Jobs
A job represents a past, present or future "task" or "work" to be executed by a
worker. Future jobs or jobs waiting for a worker are called "queued
jobs", and are ordered by the time at which they were scheduled for
(scheduled_for
). Jobs that are created without being given a future
scheduled_for
are scheduled for the time at which they were created.
Workers fetch jobs from the queue, start executing them, atomically set their state in the queue to "running", stream the logs while executing them, then once completed remove them from the queue and create a new "completed job".
Every job has a unique UUID attached to it and as long as you have visibility over the execution of the script, you are able to inspect the execution logs, output and metadata in the dedicated details page of the job.
Job kinds
There are 5 main kinds of jobs, that each have a dedicated tab in the runs page:
-
Script Jobs: Run a script as defined by the hash of the script (that uniquely and immutably defines a specific version of a script), its input arguments (args) and the
permissioned_as
user or group of whom it is going to act on behalf of and inherit the visibility to other items such as resources and variables from. An user can NEVER escalates his privileges but only de-escalates it by launching a script with either the same permissions as himself or a subset of it (by giving the permissions of a group that he is member of). -
Preview Jobs: similar to script jobs but instead of hash, they contain the whole raw code they will run. Those are the jobs that are launched from the script editors. Even when code is executed as a preview, you keep a trace of its execution.
-
Dependencies Jobs: Scripts written in Python generate a lockfile when they are saved/created. This lockfile ensures that an execution of the same hash will always use the same versions. The process of generating this lockfile is also a job in itself so you can easily inspect the issues generating the lockfile if any. See Dependency Management for more information.
-
Flow Jobs: A flow job is the "meta" job that orchestrates the execution of every step. The execution of the steps are in-themselves jobs. It is defined similarly to a script job but instead of being defined by a path to a script, it is defined by a path to the flow.
-
Preview Flow Jobs: A preview flow is a job that contains the raw json definition of the flow instead of merely a path to it. It is the underlying job for the preview of flows in the flow editor interface.
Run jobs on behalf of
The permissioned_as
value from script and preview jobs is the most important
concept to grasp to understand what makes Windmill's security and permission
model consistent, predictable and safe. permissioned_as
is distinct from the
created_by
value, even though in the vast majority of jobs, they will be the
same. It represents the level of permissions this job will execute with. As a
direct consequence, the variables (including secrets) that are accessible to the
scripts are only those whom the user or group has visibility on, given his
permissions.
Similarly for the Contextual Variable WM_TOKEN
which
contains an ephemeral token (ephemeral to the script execution), which has the
same privilege and permissions as the owner in permissioned_as
. The
Python client inside the script implicitly uses that same
token to be granted privilege to do Windmill operations (like running other
scripts or getting resources), meaning that the same script ran by 2 different
users, will run differently and may be unauthorized to do partially or all
operations of the script. This is what enables anyone to share scripts doing
sensitive operations safely as long as the resources and secrets that the script
relies on are permissioned correctly.
A user can only run a script permissioned as either himself, one of the group that he is a member of.

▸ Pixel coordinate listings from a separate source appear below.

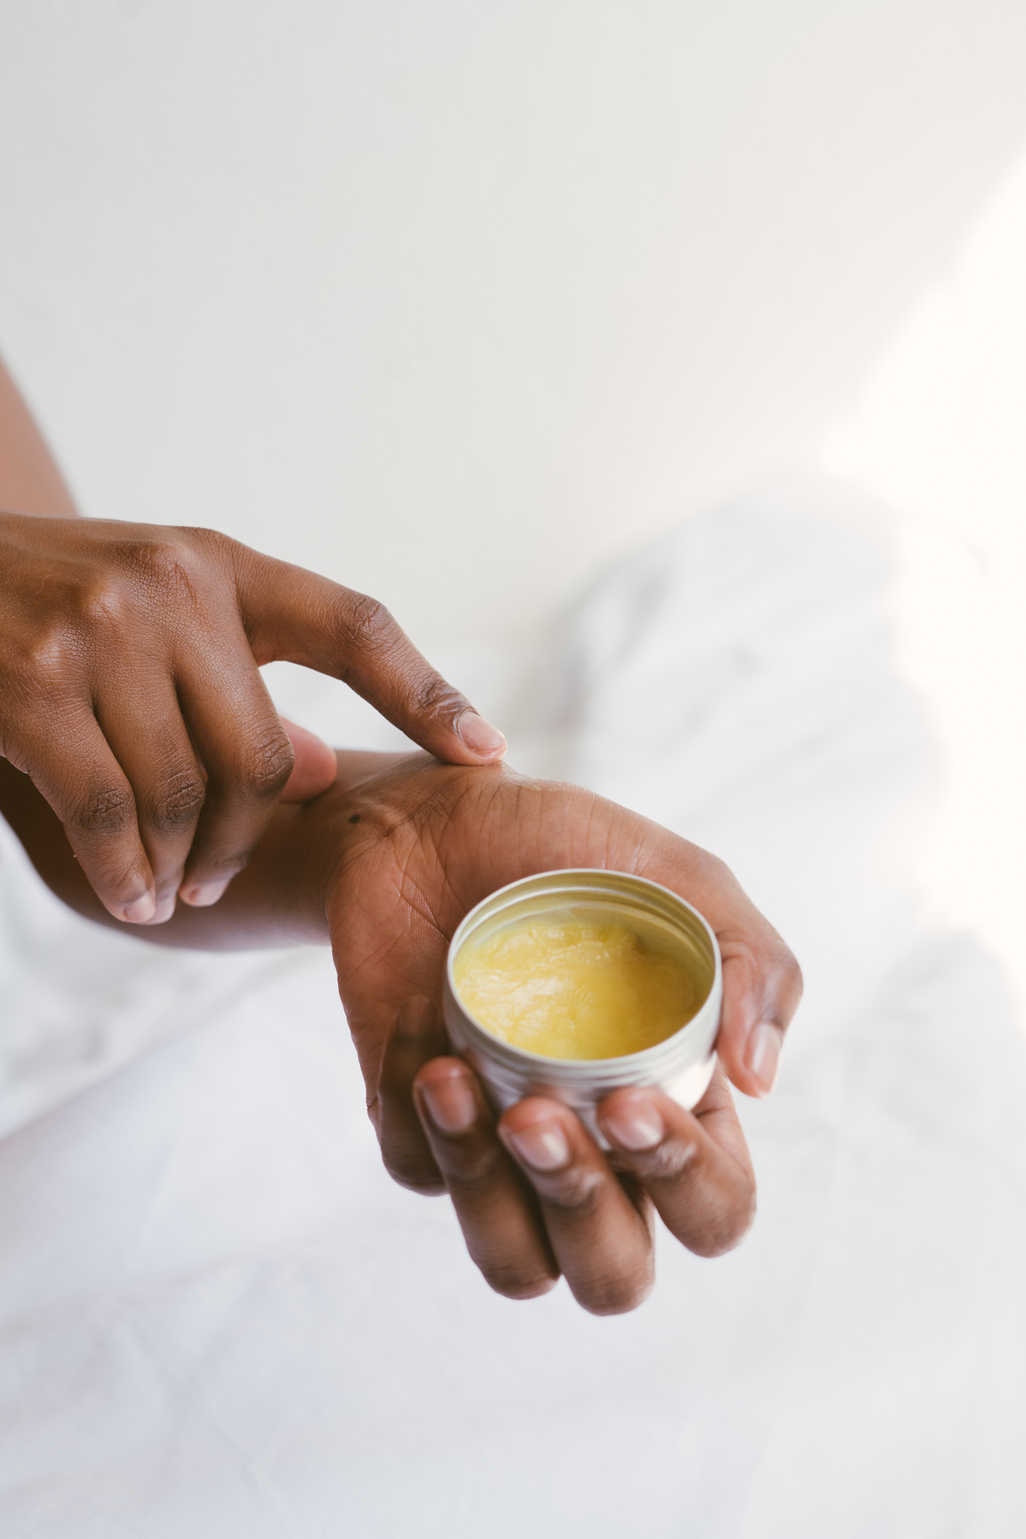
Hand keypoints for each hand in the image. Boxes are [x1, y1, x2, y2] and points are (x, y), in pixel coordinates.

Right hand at [0, 513, 505, 924]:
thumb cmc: (57, 603)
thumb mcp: (159, 614)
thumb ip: (238, 682)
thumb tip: (320, 770)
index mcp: (222, 564)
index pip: (354, 626)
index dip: (427, 693)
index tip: (488, 755)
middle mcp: (172, 584)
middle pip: (263, 755)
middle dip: (244, 838)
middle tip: (212, 879)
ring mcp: (100, 629)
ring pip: (185, 795)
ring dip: (180, 866)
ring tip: (166, 893)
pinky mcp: (33, 685)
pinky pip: (110, 814)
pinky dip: (126, 872)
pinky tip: (132, 894)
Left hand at [327, 755, 801, 1312]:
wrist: (433, 820)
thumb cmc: (569, 851)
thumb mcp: (679, 879)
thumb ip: (754, 963)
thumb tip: (761, 1079)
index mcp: (680, 1103)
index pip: (715, 1207)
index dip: (685, 1182)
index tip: (626, 1102)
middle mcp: (598, 1150)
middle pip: (614, 1276)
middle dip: (580, 1211)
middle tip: (535, 1114)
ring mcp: (506, 1152)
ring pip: (514, 1265)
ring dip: (483, 1191)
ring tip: (454, 1079)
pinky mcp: (423, 1134)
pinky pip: (417, 1177)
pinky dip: (411, 1107)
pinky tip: (419, 1021)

Job inputs and Script parameters
Jobs take a JSON object as input which can be empty. That input is passed as the payload of the POST request that triggers the Script. The different key-value pairs of the objects are passed as the different parameters of the main function, with just a few language-specific transformations to more adequate types in the target language, if necessary (e.g base64/datetime encoding). Values can be nested JSON objects themselves, but we recommend trying to keep the input flat when possible.

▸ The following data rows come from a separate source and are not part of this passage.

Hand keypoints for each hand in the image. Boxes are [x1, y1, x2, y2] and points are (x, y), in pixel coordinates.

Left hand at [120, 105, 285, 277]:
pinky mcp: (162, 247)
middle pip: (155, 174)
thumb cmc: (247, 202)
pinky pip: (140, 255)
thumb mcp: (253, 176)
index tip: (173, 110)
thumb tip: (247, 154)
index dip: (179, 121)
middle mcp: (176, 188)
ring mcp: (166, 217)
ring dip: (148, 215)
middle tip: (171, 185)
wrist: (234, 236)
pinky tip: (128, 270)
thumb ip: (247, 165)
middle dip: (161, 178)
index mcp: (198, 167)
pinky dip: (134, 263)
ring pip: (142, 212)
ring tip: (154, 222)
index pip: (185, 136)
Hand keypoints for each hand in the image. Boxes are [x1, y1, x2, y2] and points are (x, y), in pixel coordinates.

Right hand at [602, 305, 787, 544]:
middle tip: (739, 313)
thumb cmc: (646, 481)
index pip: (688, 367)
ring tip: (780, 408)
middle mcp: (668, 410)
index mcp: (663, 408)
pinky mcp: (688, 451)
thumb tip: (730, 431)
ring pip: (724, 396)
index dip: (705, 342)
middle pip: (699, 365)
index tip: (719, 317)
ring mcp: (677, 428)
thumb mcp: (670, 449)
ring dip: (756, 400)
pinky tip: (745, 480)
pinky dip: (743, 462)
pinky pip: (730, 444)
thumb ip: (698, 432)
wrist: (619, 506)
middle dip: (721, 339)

If the payload contains keys that are not defined as parameters in the main function, they will be ignored. This allows you to handle arbitrary JSON payloads, as you can choose which keys to define as parameters in your script and process the data accordingly.
Retention Policy
The retention policy for jobs runs details varies depending on your team's plan:
- Community plan (cloud): Jobs runs details are retained for 60 days.
- Team plan (cloud): Jobs runs details are retained for 60 days.
- Enterprise plan (cloud): Unlimited retention period.
- Open Source (self-host): Jobs runs details are retained for maximum 30 days.
- Enterprise plan (self-host): Unlimited retention period.
You can set a custom retention period for the jobs runs details. The retention period can be configured in the instance settings, in the "Core" tab.
S3/Azure for Python Cache & Large Logs
For large logs storage (and display) and cache for distributed Python jobs, you can connect your instance to a bucket.
This feature has no overlap with the Workspace S3 integration.